If Sinch knows that verification is most likely to fail, an application can be configured to catch this condition and provide means to fallback fast to other verification methods. In this case the verification listener onInitiationFailed() callback will be executed with an instance of ServiceErrorException. To enable this feature contact us at dev@sinch.com
The Sinch Verification SDK will try to resend HTTP requests to the Sinch backend if a request failed due to a network related error. The SDK schedules a number of retries for approximately 30 seconds. If sending the HTTP request is still unsuccessful, it eventually invokes the verification listener onInitiationError or onVerificationError with an exception that indicates the problem, for example, java.net.UnknownHostException.
For each call to Verification.initiate(), the Sinch backend can perform a callback to the application backend to allow or disallow an SMS or flashcall being initiated. By using the optional parameter custom on SinchVerification.createFlashCallVerification and createSmsVerification, any unique identifier can be passed from the application to the application backend. The data will be passed as a string. If there is a need for a more complex datatype, it needs to be stringified or encoded before being sent.
The phone number should be specified according to the E.164 number formatting (http://en.wikipedia.org/wiki/E.164) recommendation and should be prefixed with a +. For example, to verify the US phone number 415 555 0101, the phone number should be specified as +14155550101. The + is the required prefix and the US country code 1 prepended to the local subscriber number.

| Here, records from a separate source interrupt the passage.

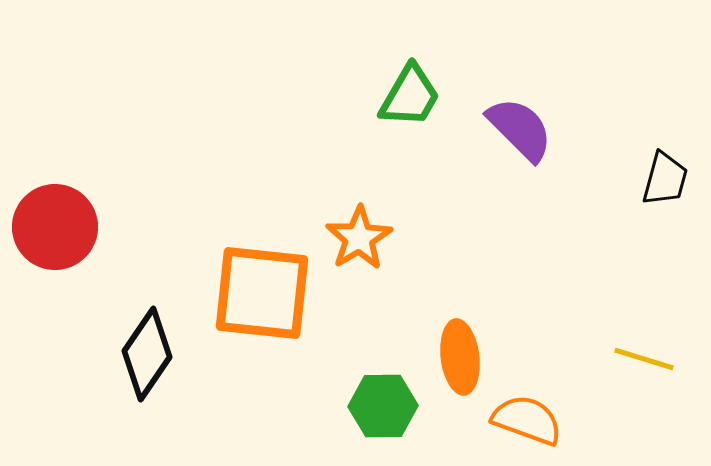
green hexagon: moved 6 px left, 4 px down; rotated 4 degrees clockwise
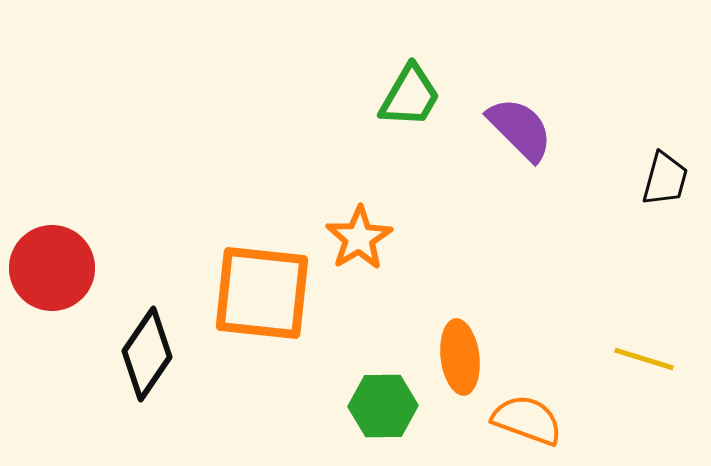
red circle: moved 3 px left, 41 px down
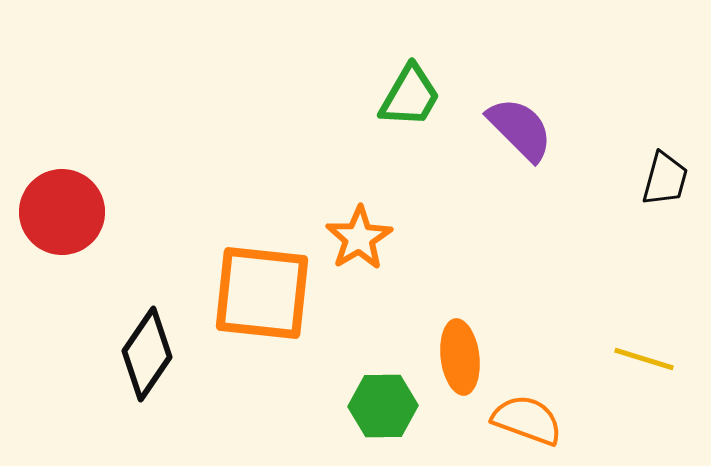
red circle: moved 10 px right, 56 px up
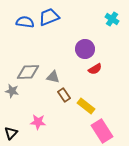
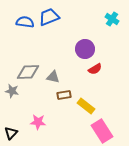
brown rectangle: rotated 64 degrees counterclockwise
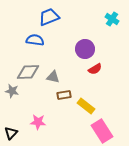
blue semicircle: moved 10 px right, 18 px down
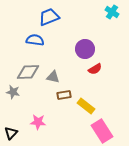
cyan cross: moved 7 px up
gray star: moved 1 px right, 1 px down
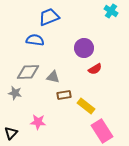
cyan cross: moved 1 px left, 1 px up
purple circle: moved 1 px left, 1 px up
gray star: moved 2 px right, 1 px down
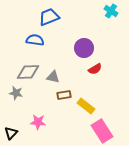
gray star: moved 1 px right
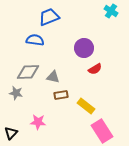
brown rectangle: moved 3 px left
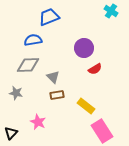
blue semicircle: moved 2 px left; rotated 18 degrees counterclockwise
gray diamond: moved 7 px up
gray triangle: rotated 32 degrees clockwise
brown rectangle: moved 4 px left
pink star: rotated 21 degrees clockwise
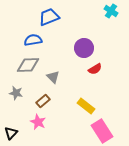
brown rectangle: moved 14 px left, 6 px down; rotated 32 degrees counterclockwise
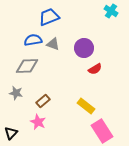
gray diamond: moved 1 px left, 1 px down
gray triangle: moved 33 px up; rotated 24 degrees counterclockwise
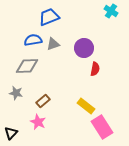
gray triangle: rotated 40 degrees counterclockwise
red semicircle: rotated 48 degrees counterclockwise
pink rectangle: moved 4 px up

The Sinch SDK provides APIs for formatting phone numbers. The primary class for this functionality is PhoneNumberUtils. A key thing when parsing user input as a phone number is the concept of default region; if a user enters their number in a local format, the parsing must know which region / country to assume. Example:
// Get user's current region by carrier info
String defaultRegion = PhoneNumberUtils.getDefaultCountryIso();
IMPORTANT: When passing a number as a string to create a Verification, the string should contain a number in E.164 format.
A number can be formatted as E.164 like this:
String phoneNumberInE164 = PhoneNumberUtils.formatNumberToE164(phoneNumberString, defaultRegion);
For better verification performance, it should be straightforward and easy for users to enter their phone phone numbers. To simplify this step and build a UI that accurately captures the correct input from the users, the Sinch SDK provides some utility APIs.
The Sinch SDK provides a PhoneNumberFormattingTextWatcher class that behaves exactly like the system android version PhoneNumberFormattingTextWatcher, but allows specifying a region other than the system one when using APIs before 21. This watcher can be added as a text changed listener to a text field and will format it automatically if a phone number is entered in local or international format.
The isPossibleNumber method in PhoneNumberUtils can be used to give the user a hint whether the entered phone number is a viable one in the specified region by for example highlighting the text field with a different color.
Android SDK version 14 is the minimum version required for using the Sinch Verification SDK.
If
ProGuard
is used to shrink an artifact (e.g. an APK) that is consuming the Sinch
Verification library, the ProGuard rules defined in the file
proguard-rules.pro, which is included in the SDK package, must be
applied.
Please check the Summary of U.S. Export Controls Applicable to Commercial Encryption Products and ensure that the application is registered for the Encryption Regulations, if applicable. It can be found under this link.